Ingress hardened to Cloudflare only. Traefik as the ingress controller. Cilium network policy restricts ingress traffic to Cloudflare IP ranges only at the network level. Traefik middleware handles mTLS authenticated pull on top of that. Two layers of verification before any request reaches a service.

Namespace isolation by default. Network policies deny all ingress by default. Services explicitly whitelist what they need. DNS, shared resources, specific cross-namespace communication. The model is incoming-decides. Each namespace declares what it accepts rather than what it sends. No traffic sniffing between namespaces is possible by policy.

The cluster currently runs bots, websites, and accumulated client workloads. It is boring in the useful sense. Deployable, diagnosable, recoverable.

What Five Clusters Taught Me

Cost pressure is a better architect than planning. Every significant change in this infrastructure happened because something was too expensive relative to its value. The nginx VPS layer. The idle Hetzner RAM. The Oracle free tier nodes that couldn't handle non-disruptable workloads. Cost pressure forced clarity about what the infrastructure actually needed to do.

The first version is supposed to be wrong. One video and documentation got the first cluster running. That was enough. The wrongness of the first version taught me what the second version needed to be.

Persistent problems have hidden causes. MongoDB crashed across three different providers, two different CNIs, and multiple cluster rebuilds. Then stopped. I never found the root cause. Sometimes production systems have ghosts you learn to live with until they quietly leave on their own.

Security is a journey not a configuration. Stage 1 had no meaningful firewall story. Stage 5 has host-level eBPF enforcing zero trust at the kernel. That's not a single decision. That's five iterations of failing to run a firewall properly until the right tool existed.

Simplicity compounds. Every stage removed something. The nginx VPS layer. The cloud load balancer. The WireGuard entry point VPS. The Keepalived API hooks. Each removal made the system more reliable not less. The most complex part of Stage 1 was the load balancing layer doing the least important work.

Context beats technology. Multi-cloud sounds impressive. The reality was free Oracle ARM compute that cost nothing to add. Cilium sounds cutting edge. The reality was a persistent firewall problem that nothing else solved cleanly.
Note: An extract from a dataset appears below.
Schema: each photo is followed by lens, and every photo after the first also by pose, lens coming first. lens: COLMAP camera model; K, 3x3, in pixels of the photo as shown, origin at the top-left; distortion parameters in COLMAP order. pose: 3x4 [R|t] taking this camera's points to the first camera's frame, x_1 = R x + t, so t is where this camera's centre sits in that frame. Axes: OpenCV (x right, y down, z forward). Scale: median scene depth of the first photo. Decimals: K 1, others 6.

The technology follows the problem. Not the other way around.

Validate before you migrate. I didn't move production to rke2 and Cilium based on a KubeCon talk. I went home, provisioned a bare metal server from scratch, and ran the stack on real hardware first. The homelab wasn't a hobby. It was due diligence.
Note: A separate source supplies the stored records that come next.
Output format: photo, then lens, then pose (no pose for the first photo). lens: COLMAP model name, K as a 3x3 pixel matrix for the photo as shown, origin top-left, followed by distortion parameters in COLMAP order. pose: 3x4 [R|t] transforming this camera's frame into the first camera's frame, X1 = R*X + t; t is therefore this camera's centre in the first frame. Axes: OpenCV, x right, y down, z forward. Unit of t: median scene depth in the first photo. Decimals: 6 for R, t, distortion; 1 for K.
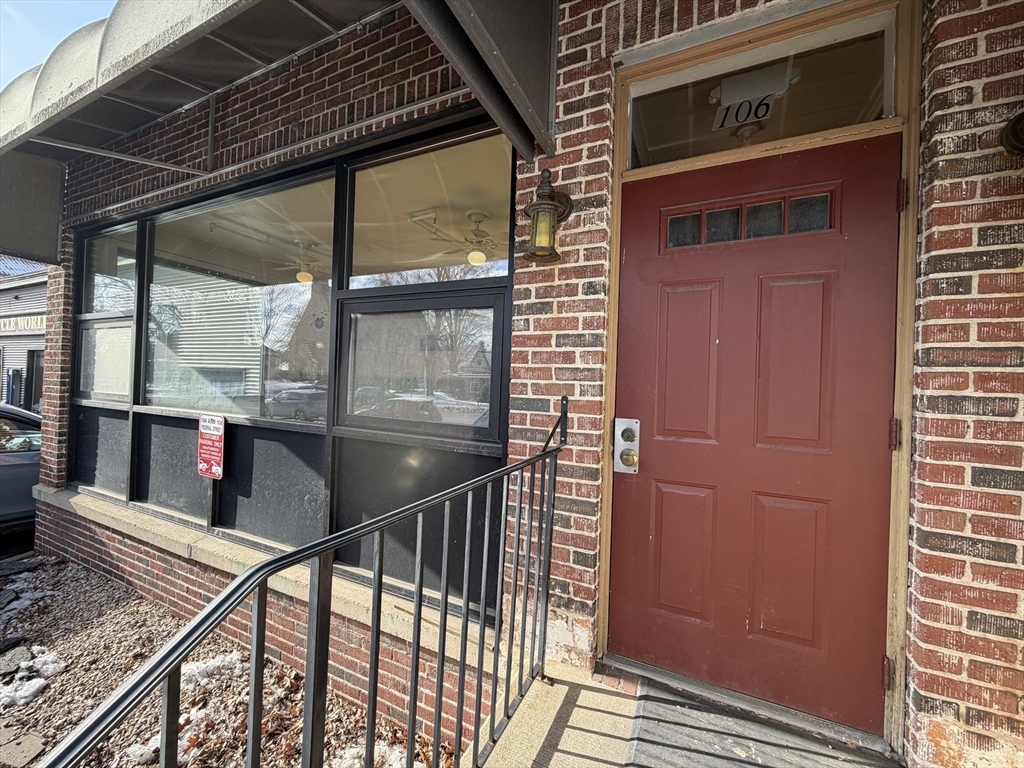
lens RADIAL K [[406.6, 0, 508.6], [0, 406.6, 383.0], [0, 0, 1]] dist [0.000284, 0.000043]
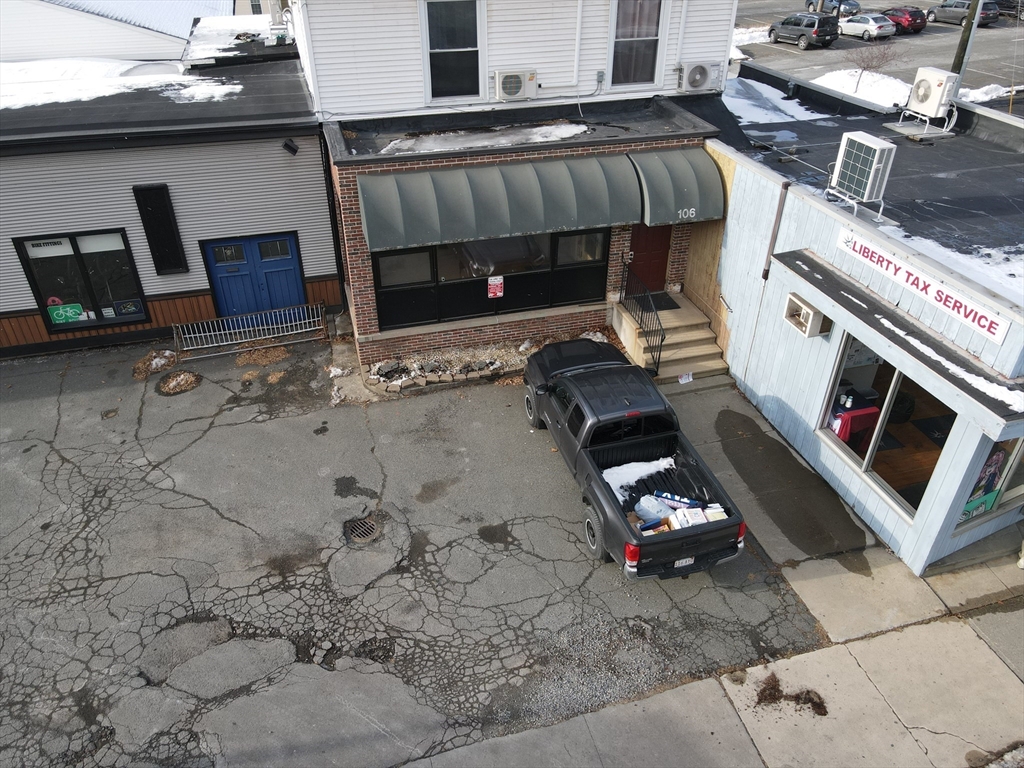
lens RADIAL K [[749.7, 0, 512.9], [0, 749.7, 381.3], [0, 0, 1]] dist [0.008592, 0.009852]
pose [[0.745022, -0.399844, 0.533917, -6.049653], [0.018946, 0.812789, 0.582249, -3.826353], [-0.666771, -0.423673, 0.613121, -4.127325]]
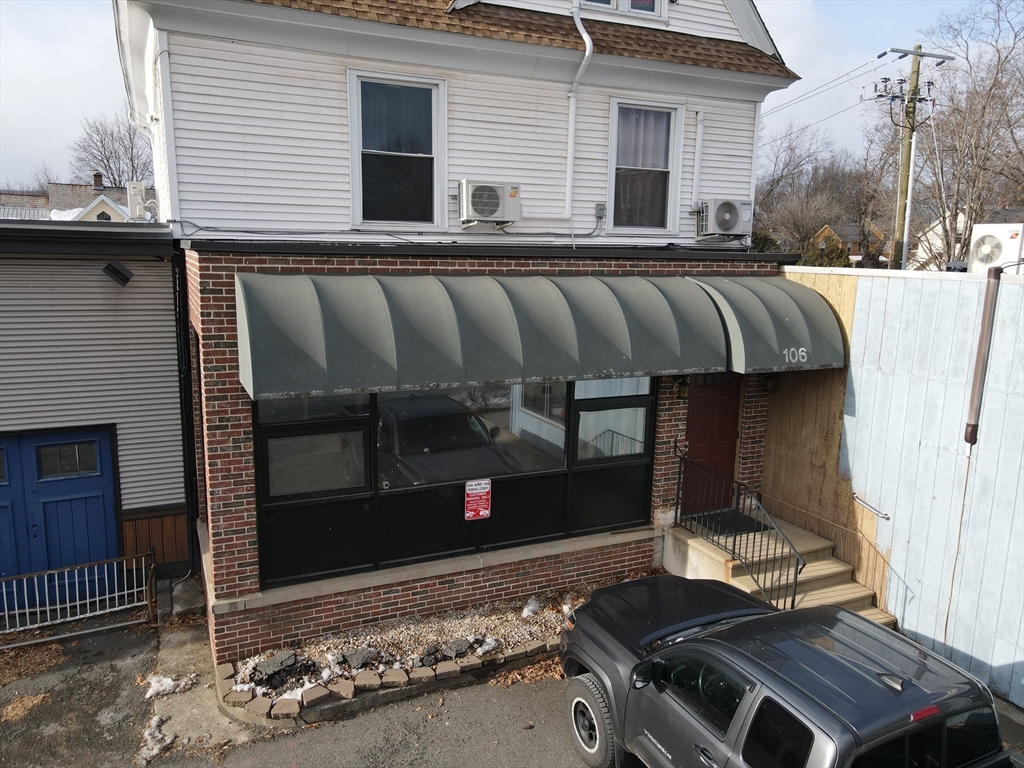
lens RADIAL K [[749.7, 0, 508.9], [0, 749.7, 383.8], [0, 0, 1]] dist [0.008592, 0.009852]
pose [[0.628272, -0.163637, 0.760590, -4.630918], [-0.000981, 0.977463, 0.211106, -1.481185], [-0.777993, -0.133378, 0.613952, -1.329532]]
Security - Five Stage Evolution

Stage Security Posture
Stage 1 No meaningful firewall · MongoDB on crashloop · Manual restart as incident response
Stage 2 WireGuard mesh · First network isolation layer · Removed public-facing VPS middlemen
Stage 3 Node affinity arch-based isolation · Multi-cloud scheduling boundaries · GoReleaser controlled build pipeline
Stage 4 Private VLAN for internode comms · Public interface egress only · Keepalived tested at bootstrap
Stage 5 eBPF host firewall nodes egress only · Cloudflare-only ingress + mTLS · Namespace isolation by default · No traffic sniffing between namespaces

Stage 1 ░░░░░░░░░░░░░░░░░░░░

Stage 2 ████░░░░░░░░░░░░░░░░

Stage 3 ████████░░░░░░░░░░░░

Stage 4 ████████████░░░░░░░░

Stage 5 ████████████████████

Security is a journey not a configuration. Five iterations of failing to run a firewall properly until the right tool existed.